Over four months I read more SF stories than I'd read in the last 20 years. Some proved to be among the best adventure stories I've read in a long time. More interesting, while all were written 50 and 60 years ago, when the science of space travel was primitive at best, a considerable number of his stories were relatively fresh by today's standards, as well as being riveting stories difficult to interrupt.
Like his colleagues of the fictioneer days, Nelson Bond wrote stories in many genres -- including sports, fantasy, horror, space travel and crime, then for radio and television. His literate writing style had few peers. As the editor of the "Off the Blotter" column in the July 1943 Mammoth Detective wrote, "All good magazines have Nelson S. Bond on the contents page, or should, because he's one sweet writer."
Even on those rare occasions when he created a less-than-perfect story plot (a large fiction output was necessary to support a family of four, Bond once told me), he seldom compromised his writing skills. That's why so many of his stories have survived the last half-century and are still as fresh as if they were just pulled out of his typewriter. If an occasional plot seems vaguely familiar to something you've read in a recent book or saw on television, very likely it echoes a storyline Bond's fertile imagination conjured up decades before. Those attributes and his delightfully dark and offbeat humor explain why many consider Nelson Bond to be one of the classic fantasy storytellers of our time.
Copyright Peter Ruber
Links:
Arkham's Masters of Horror is available at Amazon.com by clicking here.]
The Remarkable Exploits of Lancelot Biggs: Spaceman, published by Wildside Press, is available from Amazon.com. Please click here to see sample pages and to get more info.
The Far Side of Nowhere, an Arkham House collection of 29 stories, is available from Amazon.com. Please click here.
That Worlds May Live, published by Wildside Press, is also available from Amazon.com. Please click here.

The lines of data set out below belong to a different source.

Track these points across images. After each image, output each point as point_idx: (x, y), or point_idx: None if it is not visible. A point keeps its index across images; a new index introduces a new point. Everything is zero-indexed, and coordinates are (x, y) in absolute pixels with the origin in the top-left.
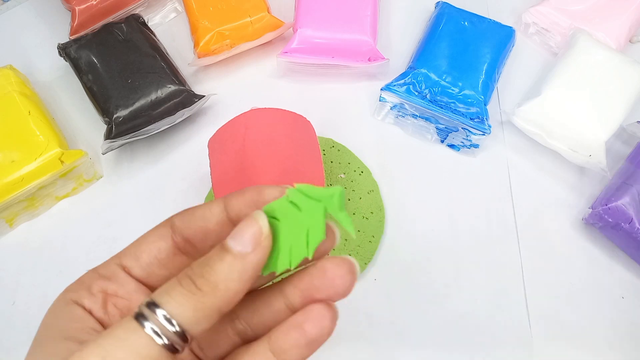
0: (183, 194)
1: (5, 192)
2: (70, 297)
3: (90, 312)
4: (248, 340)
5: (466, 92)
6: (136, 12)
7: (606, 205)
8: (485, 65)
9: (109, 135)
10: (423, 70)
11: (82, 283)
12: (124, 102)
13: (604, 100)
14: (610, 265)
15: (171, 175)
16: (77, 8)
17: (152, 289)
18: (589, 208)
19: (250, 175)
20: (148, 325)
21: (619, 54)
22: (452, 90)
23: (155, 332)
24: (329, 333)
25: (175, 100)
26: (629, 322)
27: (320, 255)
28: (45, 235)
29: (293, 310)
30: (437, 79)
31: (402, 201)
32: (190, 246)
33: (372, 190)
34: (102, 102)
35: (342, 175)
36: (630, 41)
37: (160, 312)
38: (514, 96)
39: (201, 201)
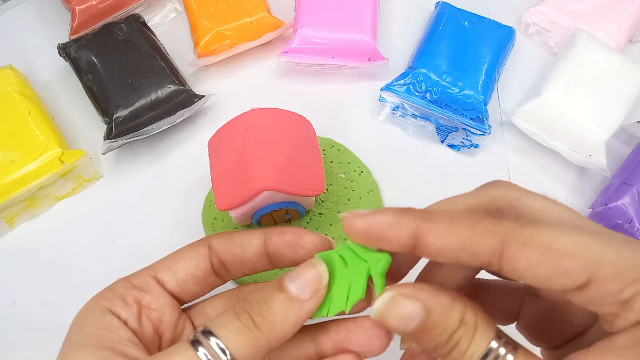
0: (183, 194)
1: (5, 192)
2: (104, 305)
3: (125, 323)
4: None
5: (466, 92)
6: (136, 12)
7: (606, 205)
8: (485, 65)
9: (109, 135)
10: (423, 70)
11: (116, 292)
12: (124, 102)
13: (604, 100)
14: None
15: (171, 175)
16: (77, 8)
17: (181, 302)
18: (589, 208)
19: (251, 175)
20: (202, 350)
21: (619, 54)
22: (452, 90)
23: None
24: None
25: (175, 100)
26: None
27: (354, 311)
28: (45, 235)
29: (321, 356)
30: (437, 79)
31: (402, 201)
32: (223, 269)
33: (372, 190)
34: (102, 102)
35: (342, 175)
36: (630, 41)
37: (214, 341)
38: (514, 96)
39: (201, 202)
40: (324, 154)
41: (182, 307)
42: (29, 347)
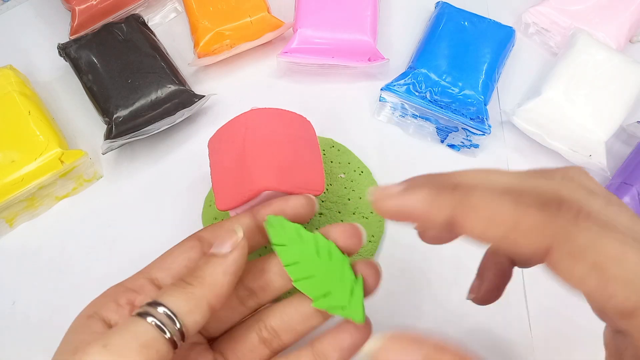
0: (183, 194)
1: (5, 192)
2: (94, 310)
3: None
4: (275, 351)
5: (466, 92)
6: (136, 12)
7: None
8: (485, 65)
9: (108, 135)
10: (423, 70)
11: (107, 296)
12: (124, 102)
13: (604, 100)
14: None
15: (171, 175)
16: (77, 8)
17: None
18: None
19: (251, 175)
20: (150, 319)
21: (619, 54)
22: (452, 90)
23: (157, 325)
24: (362, 344)
25: (175, 101)
26: None
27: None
28: (45, 235)
29: (325, 317)
30: (437, 79)
31: None
32: None
33: None
34: (102, 102)
35: (342, 175)
36: (630, 41)
37: (161, 309)
38: (514, 96)
39: (201, 202)
40: (324, 154)
41: None
42: (29, 347)
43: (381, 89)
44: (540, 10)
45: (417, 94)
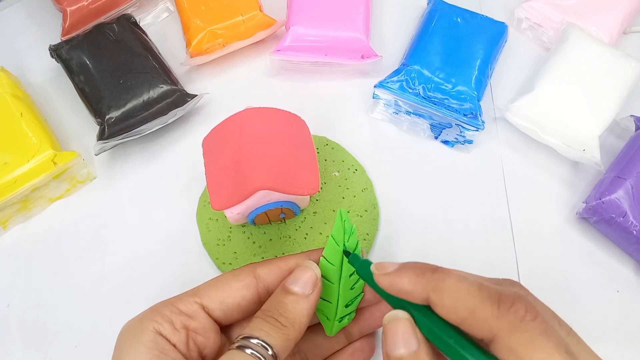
0: (177, 194)
1: None
2: (155, 328)
3: (174, 346)
4: None
5: (459, 88)
6: (128, 12)
7: (600, 199)
8: (478, 61)
9: (101, 136)
10: (416, 67)
11: (163, 315)
12: (116, 103)
13: (597, 94)
14: (604, 260)
15: (165, 176)
16: (68, 9)
17: (221, 326)
18: (583, 202)
19: (246, 174)
20: (249, 351)
21: (611, 48)
22: (446, 86)
23: (255, 356)
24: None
25: (167, 100)
26: (623, 316)
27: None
28: (39, 237)
29: (350, 340)
30: (430, 75)
31: (396, 198)
32: (268, 295)
33: (366, 188)
34: (94, 103)
35: (336, 173)
36: (624, 32)
37: (256, 341)
38: (508, 92)
39: (195, 201)
40: (318, 152)
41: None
42: (24, 349)
43: (374, 86)
44: (533, 5)
45: (410, 90)
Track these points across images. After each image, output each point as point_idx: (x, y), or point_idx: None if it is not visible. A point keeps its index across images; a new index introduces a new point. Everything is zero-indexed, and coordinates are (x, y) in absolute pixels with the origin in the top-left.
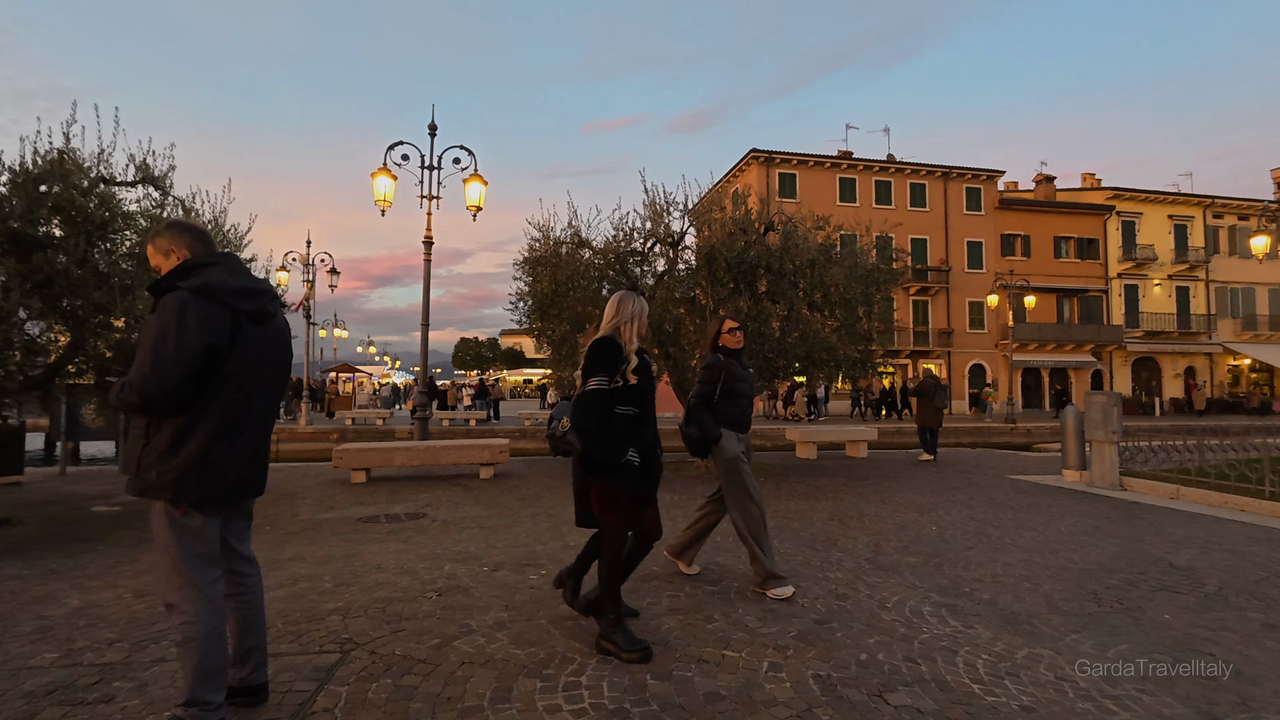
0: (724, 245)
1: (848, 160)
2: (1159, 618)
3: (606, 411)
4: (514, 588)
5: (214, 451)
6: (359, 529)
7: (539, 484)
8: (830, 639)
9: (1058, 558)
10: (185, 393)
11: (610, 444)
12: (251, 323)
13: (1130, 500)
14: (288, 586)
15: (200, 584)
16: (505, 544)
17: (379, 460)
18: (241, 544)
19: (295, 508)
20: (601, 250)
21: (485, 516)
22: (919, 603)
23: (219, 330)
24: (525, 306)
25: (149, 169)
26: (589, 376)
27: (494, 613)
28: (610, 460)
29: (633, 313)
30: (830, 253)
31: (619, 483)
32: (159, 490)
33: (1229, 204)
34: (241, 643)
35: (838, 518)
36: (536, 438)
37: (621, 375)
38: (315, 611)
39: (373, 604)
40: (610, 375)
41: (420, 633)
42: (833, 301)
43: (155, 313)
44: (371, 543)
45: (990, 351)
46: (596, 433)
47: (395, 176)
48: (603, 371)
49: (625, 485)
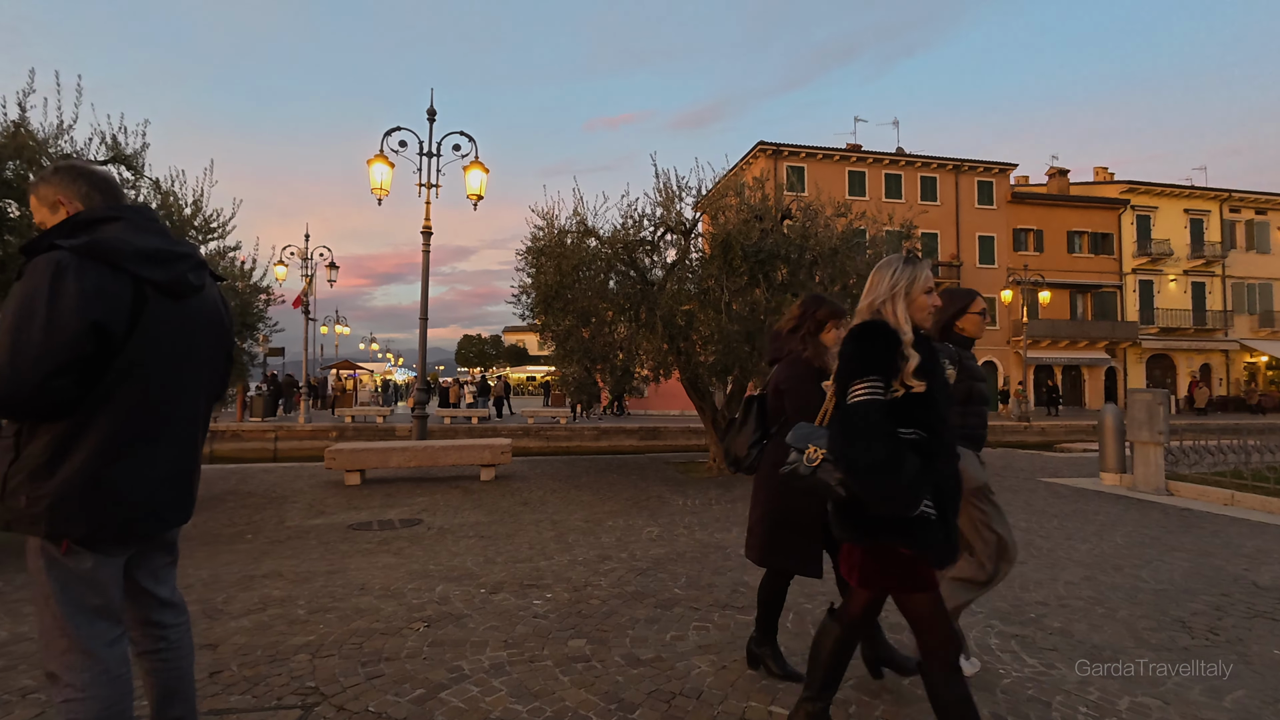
0: (740, 233)
1: (857, 153)
2: (1267, 653)
3: (889, 435)
4: (515, 616)
5: (109, 470)
6: (348, 537)
7: (543, 486)
8: (897, 688)
9: (1124, 575)
10: (62, 390)
11: (900, 487)
12: (165, 296)
13: (1181, 507)
14: (254, 614)
15: (92, 647)
16: (506, 557)
17: (374, 461)
18: (161, 586)
19: (283, 512)
20: (609, 240)
21: (485, 523)
22: (982, 633)
23: (112, 305)
24: (528, 300)
25: (119, 146)
26: (851, 381)
27: (490, 650)
28: (900, 511)
29: (903, 282)
30: (852, 241)
31: (906, 546)
32: (31, 522)
33: (1246, 198)
34: (161, 715)
35: None
36: (539, 436)
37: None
38: (281, 648)
39: (349, 638)
40: (885, 378)
41: (401, 679)
42: (854, 294)
43: (20, 280)
44: (360, 555)
45: (1002, 348)
46: (879, 469)
47: (392, 164)
48: (873, 372)
49: (915, 549)
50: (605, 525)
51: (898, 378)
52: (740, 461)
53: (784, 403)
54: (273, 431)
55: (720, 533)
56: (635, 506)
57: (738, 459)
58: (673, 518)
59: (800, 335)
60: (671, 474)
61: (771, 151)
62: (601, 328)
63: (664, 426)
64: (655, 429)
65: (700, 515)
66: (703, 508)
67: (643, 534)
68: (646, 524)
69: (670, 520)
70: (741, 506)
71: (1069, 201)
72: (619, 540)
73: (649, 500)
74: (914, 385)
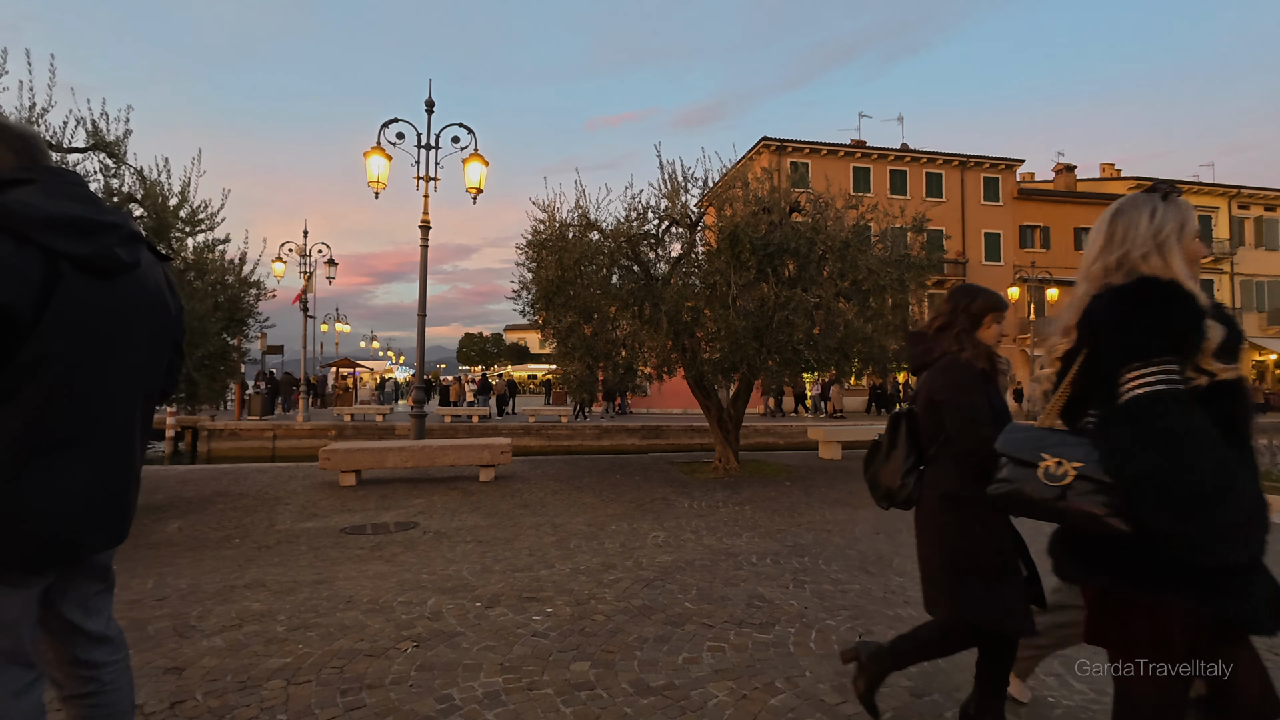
0: (748, 225)
1: (861, 149)
2: None
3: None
4: (512, 634)
5: (14, 482)
6: (340, 542)
7: (543, 488)
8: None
9: None
10: None
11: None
12: (86, 274)
13: None
14: (230, 631)
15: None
16: (504, 565)
17: (370, 462)
18: (92, 619)
19: (274, 516)
20: (612, 233)
21: (483, 527)
22: None
23: (14, 283)
24: (528, 296)
25: (100, 133)
26: (1126, 362)
27: (485, 675)
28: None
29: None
30: (864, 235)
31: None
32: None
33: (1255, 194)
34: None
35: (884, 531)
36: (540, 435)
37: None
38: (254, 672)
39: (330, 660)
40: (1182, 359)
41: (383, 711)
42: (865, 290)
43: None
44: (350, 562)
45: (1008, 346)
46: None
47: (390, 157)
48: (1166, 352)
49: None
50: (608, 529)
51: (1194, 360)
52: (894, 495)
53: (942, 417)
54: (271, 430)
55: (730, 538)
56: (639, 509)
57: (890, 492)
58: (679, 521)
59: (954, 334)
60: (676, 475)
61: (775, 147)
62: (604, 324)
63: (666, 425)
64: (658, 427)
65: (707, 519)
66: (709, 510)
67: (648, 539)
68: (652, 528)
69: (677, 524)
70: (751, 509)
71: (1076, 198)
72: (623, 546)
73: (653, 502)
74: (1220, 371)
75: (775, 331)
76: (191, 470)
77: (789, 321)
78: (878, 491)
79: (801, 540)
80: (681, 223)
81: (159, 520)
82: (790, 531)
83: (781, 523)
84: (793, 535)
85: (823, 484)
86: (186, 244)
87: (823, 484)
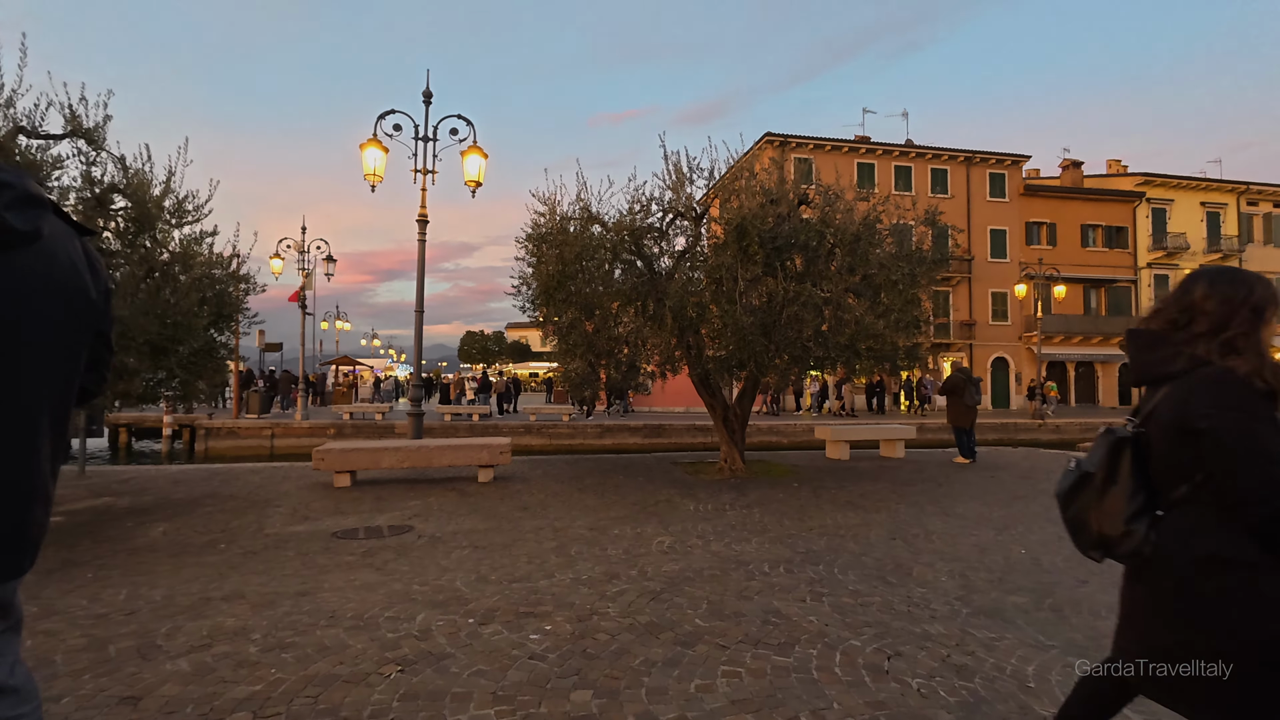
0: (756, 217)
1: (865, 145)
2: None
3: None
4: (508, 656)
5: None
6: (330, 547)
7: (544, 489)
8: None
9: None
10: None
11: None
12: None
13: None
14: (198, 652)
15: None
16: (501, 574)
17: (365, 462)
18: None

Posted by ds at February 13, 2003 05:28 PM
As a young man I would awaken each day to the ratatat of the old Remington as my father worked in his office. To us, my brother and I, it was a sacred place, taboo to young eyes and only rarely seen through the seldom opened door. Once asked by my doctor what my father did I replied that "He just writes letters all day."
What a marvelous experience it is for me to see such a beautifully written article about him. My deepest thanks to Peter Ruber, to Pulp Rack, and forever to my father for writing those wonderful letters.
Posted by: Lynn Nelson Bond at April 5, 2003 04:17 PM
Lo these many years ago, I worked with Nelson Bond in his PR firm as a girl Friday. Occasionally I wrote an article for one of his clients which, of course, he edited. When he’d finished, I could hardly believe I’d written it, it was so much improved. Usually he had only removed what he called “weasel words” – unnecessary verbiage.
Nelson’s definition of a real writer was “someone who would rather write a letter than eat a meal.” His slender frame, so spare he is all but invisible when viewed in proflle, proves by his own definition that he is indeed, a real writer. Mega thanks to Peter Ruber for re-kindling awareness of the work of this remarkable author.
Posted by: Kathy Plotkin at April 14, 2003 03:54 PM
Peter, thank you for a wonderfully evocative bio of a man who has not only been a good friend for 30 years, but who has aided me immeasurably and unstintingly with time, advice and criticism. I applaud both your personal interest in a terrific writer, and your good sense in publishing him and making his stories live again.